Location: Plant Science ResearchTitle: From George Washington Carver to the genome: leveraging genetics and molecular biology to improve soybean) Author
Submitted to: Biennial Conference on Molecular and Cellular Biology of the Soybean
Publication Type: Abstract only
Publication Acceptance Date: 8/11/2012
Publication Date: 8/11/2012
Citation: Vance, C.P. 2012. From George Washington Carver to the genome: leveraging genetics and molecular biology to improve soybean [abstract]. Molecular & Cellular Biology of the Soybean Conference, August 12-15, 2012, Des Moines, Iowa. Available: http://www.extension.iastate.edu/registration/events/soybean/speakeranchor.htm#speaker1. Interpretive Summary:
Technical Abstract: In 1904, George Washington Carver studying the composition of soybeans concluded that they are a valuable source of protein and oil. He proposed that rotating soybeans with other crops would replenish the soil with nitrogen and minerals for 2 years. His findings brought soybeans into the mainstream of agriculture. Between 1910 and 1929 Charles V. Piper and William J. Morse published several agronomic papers on the "wonder crop" soybean.

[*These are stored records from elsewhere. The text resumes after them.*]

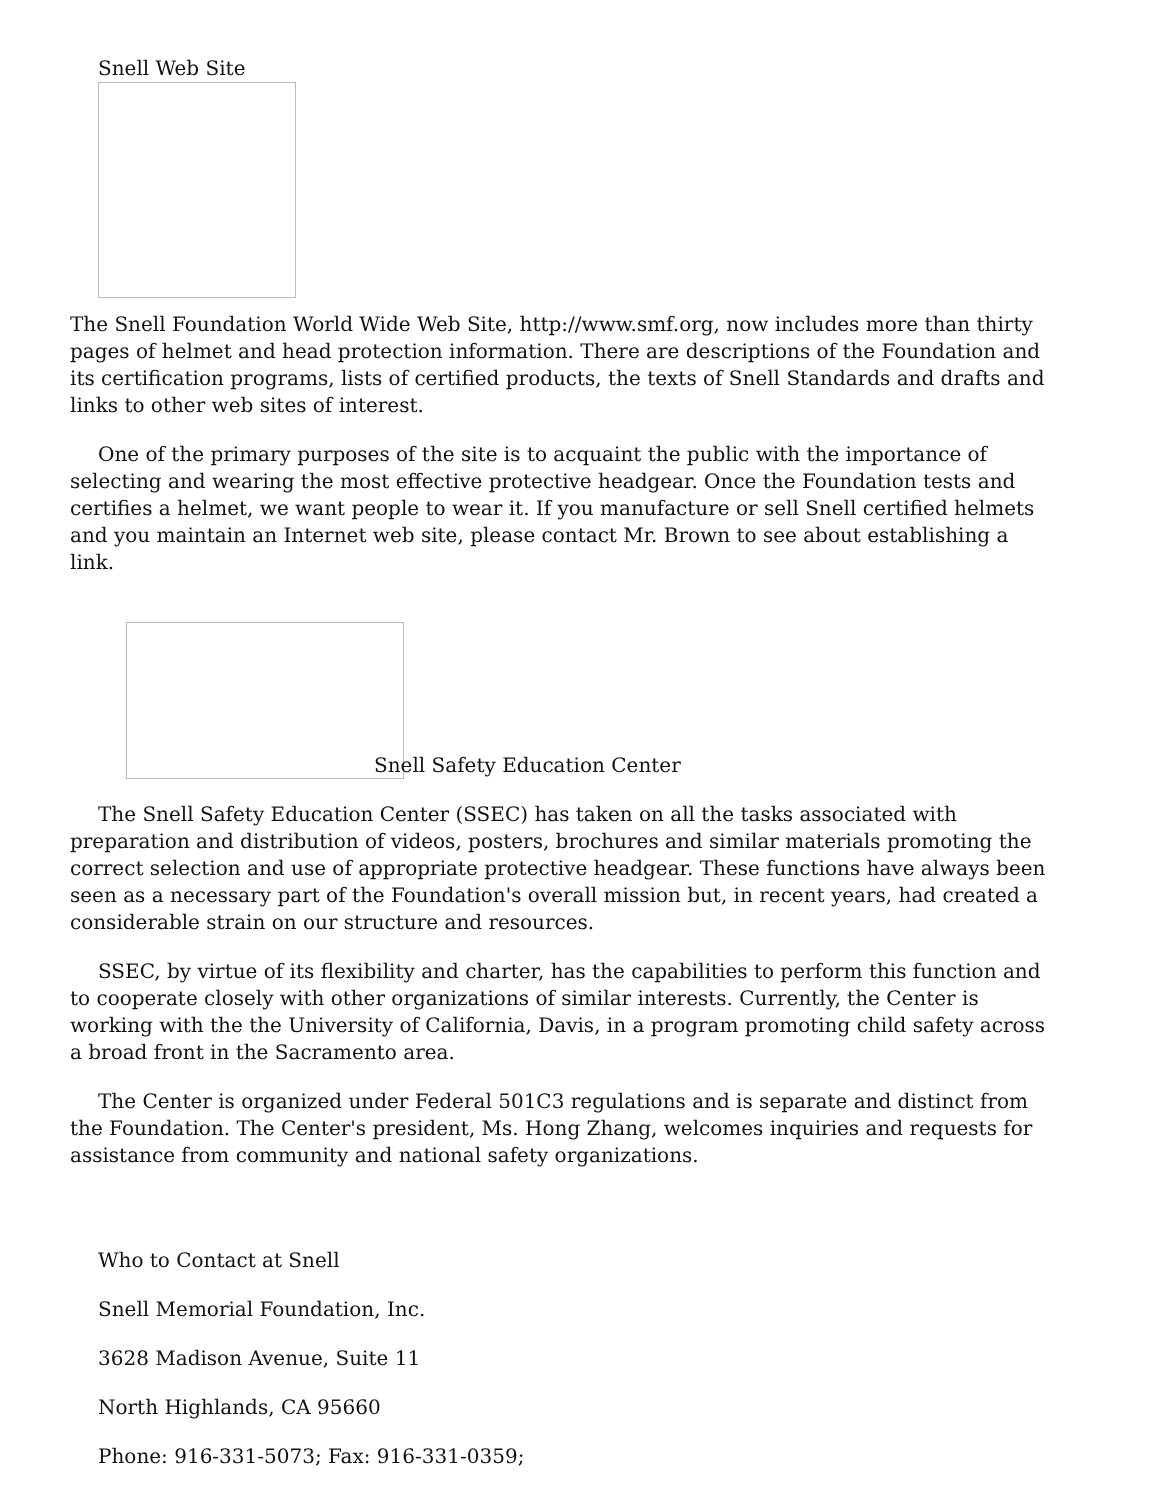Snell Web Site
The Snell Foundation World Wide Web Site, http://www.smf.org, now includes more than thirty pages of helmet and head protection information. There are descriptions of the Foundation and its certification programs, lists of certified products, the texts of Snell Standards and drafts and links to other web sites of interest.
One of the primary purposes of the site is to acquaint the public with the importance of selecting and wearing the most effective protective headgear. Once the Foundation tests and certifies a helmet, we want people to wear it. If you manufacture or sell Snell certified helmets and you maintain an Internet web site, please contact Mr. Brown to see about establishing a link.
Snell Safety Education Center
The Snell Safety Education Center (SSEC) has taken on all the tasks associated with preparation and distribution of videos, posters, brochures and similar materials promoting the correct selection and use of appropriate protective headgear. These functions have always been seen as a necessary part of the Foundation's overall mission but, in recent years, had created a considerable strain on our structure and resources.
SSEC, by virtue of its flexibility and charter, has the capabilities to perform this function and to cooperate closely with other organizations of similar interests. Currently, the Center is working with the the University of California, Davis, in a program promoting child safety across a broad front in the Sacramento area.
The Center is organized under Federal 501C3 regulations and is separate and distinct from the Foundation. The Center's president, Ms. Hong Zhang, welcomes inquiries and requests for assistance from community and national safety organizations.
Who to Contact at Snell
Snell Memorial Foundation, Inc.
3628 Madison Avenue, Suite 11
North Highlands, CA 95660
Phone: 916-331-5073; Fax: 916-331-0359;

At that time only 20 varieties of soybean were available in the U.S. Growers held the first soybean field days in 1920 in Indiana and formed the National Soybean Growers' Association (renamed American Soybean Association in late 1925). In the 1920s Henry Ford tossed some soybean to his engineers and said, "You guys are supposed to be smart. You ought to be able to do something with them." By 1935 Mr. Ford was using one bushel of beans for every car produced. From 1924-1964 soybean yields increased from 11 to 24 bushels/acre. From 1965-2011 yields increased from 24-42 bushels/acre. Most of the advances in soybean yield through 2011 came from the efforts of plant breeders and agronomists, prior to the sequencing of the genome in 2010. In the future, how can we leverage the genome sequence of Glycine to improve yield and quality?